▶ _WHAT YOU HAVE TO DO_
Among the lines of the records below, copy those that hold the word "middle".

++++ SOURCE MATERIAL

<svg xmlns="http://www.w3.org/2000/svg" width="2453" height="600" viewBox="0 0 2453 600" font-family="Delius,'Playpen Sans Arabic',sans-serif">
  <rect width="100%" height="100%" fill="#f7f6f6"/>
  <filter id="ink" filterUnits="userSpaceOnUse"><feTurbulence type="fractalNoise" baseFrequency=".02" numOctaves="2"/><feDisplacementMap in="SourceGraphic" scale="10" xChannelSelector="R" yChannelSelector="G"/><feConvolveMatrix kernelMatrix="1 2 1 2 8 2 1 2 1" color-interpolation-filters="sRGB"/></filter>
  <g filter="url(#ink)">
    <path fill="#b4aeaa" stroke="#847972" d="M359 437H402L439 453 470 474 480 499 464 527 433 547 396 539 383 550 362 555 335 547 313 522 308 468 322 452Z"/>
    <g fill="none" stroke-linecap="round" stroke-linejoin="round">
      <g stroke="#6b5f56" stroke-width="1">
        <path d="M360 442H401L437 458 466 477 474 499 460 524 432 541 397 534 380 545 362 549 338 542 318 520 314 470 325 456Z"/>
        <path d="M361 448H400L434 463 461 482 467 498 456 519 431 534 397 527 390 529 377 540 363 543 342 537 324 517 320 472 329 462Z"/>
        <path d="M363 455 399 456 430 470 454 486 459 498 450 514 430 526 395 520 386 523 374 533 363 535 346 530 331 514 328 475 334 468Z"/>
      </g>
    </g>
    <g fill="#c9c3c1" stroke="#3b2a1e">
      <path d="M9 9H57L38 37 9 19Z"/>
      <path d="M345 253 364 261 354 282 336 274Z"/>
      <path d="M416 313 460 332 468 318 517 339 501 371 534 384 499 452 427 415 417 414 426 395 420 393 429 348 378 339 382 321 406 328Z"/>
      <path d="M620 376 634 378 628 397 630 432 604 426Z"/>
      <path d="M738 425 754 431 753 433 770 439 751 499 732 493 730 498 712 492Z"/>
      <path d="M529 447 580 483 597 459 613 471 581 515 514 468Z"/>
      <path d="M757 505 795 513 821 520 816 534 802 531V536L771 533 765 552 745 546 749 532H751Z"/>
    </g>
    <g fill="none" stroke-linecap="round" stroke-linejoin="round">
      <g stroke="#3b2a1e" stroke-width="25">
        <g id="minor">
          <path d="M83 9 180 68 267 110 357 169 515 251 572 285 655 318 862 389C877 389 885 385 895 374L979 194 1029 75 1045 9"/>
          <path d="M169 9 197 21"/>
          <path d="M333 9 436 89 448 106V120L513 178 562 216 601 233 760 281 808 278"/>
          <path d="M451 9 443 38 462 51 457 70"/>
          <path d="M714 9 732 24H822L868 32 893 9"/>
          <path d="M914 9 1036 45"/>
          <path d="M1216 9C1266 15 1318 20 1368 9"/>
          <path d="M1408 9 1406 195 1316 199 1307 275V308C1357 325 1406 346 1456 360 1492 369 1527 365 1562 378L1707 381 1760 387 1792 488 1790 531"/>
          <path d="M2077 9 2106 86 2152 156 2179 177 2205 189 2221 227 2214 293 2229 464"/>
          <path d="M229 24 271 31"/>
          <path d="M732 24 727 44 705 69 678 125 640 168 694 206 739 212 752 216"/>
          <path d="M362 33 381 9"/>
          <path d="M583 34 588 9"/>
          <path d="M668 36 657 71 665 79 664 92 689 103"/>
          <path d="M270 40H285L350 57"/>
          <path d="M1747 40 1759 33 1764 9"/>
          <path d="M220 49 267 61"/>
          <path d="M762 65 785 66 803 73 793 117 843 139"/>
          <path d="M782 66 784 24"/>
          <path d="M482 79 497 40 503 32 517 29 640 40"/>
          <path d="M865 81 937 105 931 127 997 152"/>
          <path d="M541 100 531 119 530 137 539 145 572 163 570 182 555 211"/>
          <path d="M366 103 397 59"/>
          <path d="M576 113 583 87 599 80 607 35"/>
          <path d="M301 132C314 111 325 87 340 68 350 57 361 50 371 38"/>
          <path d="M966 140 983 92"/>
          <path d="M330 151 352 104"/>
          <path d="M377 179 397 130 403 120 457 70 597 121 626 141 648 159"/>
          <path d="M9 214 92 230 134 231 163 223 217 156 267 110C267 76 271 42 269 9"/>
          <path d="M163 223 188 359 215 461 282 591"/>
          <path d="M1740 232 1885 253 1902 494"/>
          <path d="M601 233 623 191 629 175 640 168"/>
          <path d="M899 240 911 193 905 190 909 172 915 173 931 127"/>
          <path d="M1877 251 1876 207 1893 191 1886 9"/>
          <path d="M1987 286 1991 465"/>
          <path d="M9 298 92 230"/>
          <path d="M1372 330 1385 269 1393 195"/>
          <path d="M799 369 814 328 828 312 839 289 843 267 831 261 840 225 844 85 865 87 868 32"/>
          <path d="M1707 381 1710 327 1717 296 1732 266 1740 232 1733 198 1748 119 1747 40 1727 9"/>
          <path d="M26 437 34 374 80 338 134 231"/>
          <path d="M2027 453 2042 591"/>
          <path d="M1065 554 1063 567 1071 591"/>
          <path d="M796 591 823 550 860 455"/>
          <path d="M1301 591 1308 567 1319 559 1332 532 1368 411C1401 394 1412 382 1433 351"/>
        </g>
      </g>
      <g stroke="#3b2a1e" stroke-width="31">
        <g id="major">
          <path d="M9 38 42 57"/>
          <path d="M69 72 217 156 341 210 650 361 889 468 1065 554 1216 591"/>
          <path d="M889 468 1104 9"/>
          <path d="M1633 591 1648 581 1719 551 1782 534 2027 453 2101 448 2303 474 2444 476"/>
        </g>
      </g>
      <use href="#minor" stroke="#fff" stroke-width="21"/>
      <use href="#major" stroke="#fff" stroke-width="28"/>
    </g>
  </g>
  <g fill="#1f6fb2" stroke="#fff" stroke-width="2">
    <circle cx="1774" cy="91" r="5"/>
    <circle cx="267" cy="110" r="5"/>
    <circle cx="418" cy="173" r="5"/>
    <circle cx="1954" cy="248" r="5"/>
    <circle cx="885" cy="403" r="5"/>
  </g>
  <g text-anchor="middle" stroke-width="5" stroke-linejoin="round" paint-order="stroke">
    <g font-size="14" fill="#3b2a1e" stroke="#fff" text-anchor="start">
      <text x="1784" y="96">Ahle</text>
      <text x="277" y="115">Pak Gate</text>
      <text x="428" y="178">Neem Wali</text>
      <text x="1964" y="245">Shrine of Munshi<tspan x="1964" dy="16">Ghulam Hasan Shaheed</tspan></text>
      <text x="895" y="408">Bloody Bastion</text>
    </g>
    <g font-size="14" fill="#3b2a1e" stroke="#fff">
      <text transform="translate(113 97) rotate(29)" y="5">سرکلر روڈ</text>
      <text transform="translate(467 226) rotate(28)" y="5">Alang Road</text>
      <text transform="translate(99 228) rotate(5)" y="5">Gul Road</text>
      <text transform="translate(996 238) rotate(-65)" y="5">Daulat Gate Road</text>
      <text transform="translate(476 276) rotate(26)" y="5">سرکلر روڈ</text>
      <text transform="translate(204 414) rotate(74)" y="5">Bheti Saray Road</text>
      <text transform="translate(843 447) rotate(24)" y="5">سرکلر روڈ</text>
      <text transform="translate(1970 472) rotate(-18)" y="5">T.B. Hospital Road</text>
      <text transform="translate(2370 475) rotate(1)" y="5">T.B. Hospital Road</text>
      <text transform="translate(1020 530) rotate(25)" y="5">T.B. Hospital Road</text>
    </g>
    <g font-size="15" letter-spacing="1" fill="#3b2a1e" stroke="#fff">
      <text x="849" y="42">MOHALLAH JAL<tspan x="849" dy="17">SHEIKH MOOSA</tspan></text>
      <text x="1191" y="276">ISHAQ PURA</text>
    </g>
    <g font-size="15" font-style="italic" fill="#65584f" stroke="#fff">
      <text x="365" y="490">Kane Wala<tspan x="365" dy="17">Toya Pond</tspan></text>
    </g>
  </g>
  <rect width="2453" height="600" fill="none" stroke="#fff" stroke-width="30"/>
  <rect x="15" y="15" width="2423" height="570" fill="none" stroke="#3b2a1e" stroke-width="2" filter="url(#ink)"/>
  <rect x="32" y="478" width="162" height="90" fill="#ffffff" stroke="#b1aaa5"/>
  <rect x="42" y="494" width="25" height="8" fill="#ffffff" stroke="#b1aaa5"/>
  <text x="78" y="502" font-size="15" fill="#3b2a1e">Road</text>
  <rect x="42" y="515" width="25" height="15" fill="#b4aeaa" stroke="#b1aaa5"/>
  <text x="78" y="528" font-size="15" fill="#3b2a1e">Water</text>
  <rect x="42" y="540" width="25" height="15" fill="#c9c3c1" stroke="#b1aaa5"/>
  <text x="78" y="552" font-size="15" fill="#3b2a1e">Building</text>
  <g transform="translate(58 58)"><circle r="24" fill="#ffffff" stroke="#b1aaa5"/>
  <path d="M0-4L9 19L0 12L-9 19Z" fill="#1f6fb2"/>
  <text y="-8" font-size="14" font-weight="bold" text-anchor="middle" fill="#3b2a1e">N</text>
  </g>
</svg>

++++++++

▶ _RESPONSE BELOW_
  <g text-anchor="middle" stroke-width="5" stroke-linejoin="round" paint-order="stroke">
  <text y="-8" font-size="14" font-weight="bold" text-anchor="middle" fill="#3b2a1e">N</text>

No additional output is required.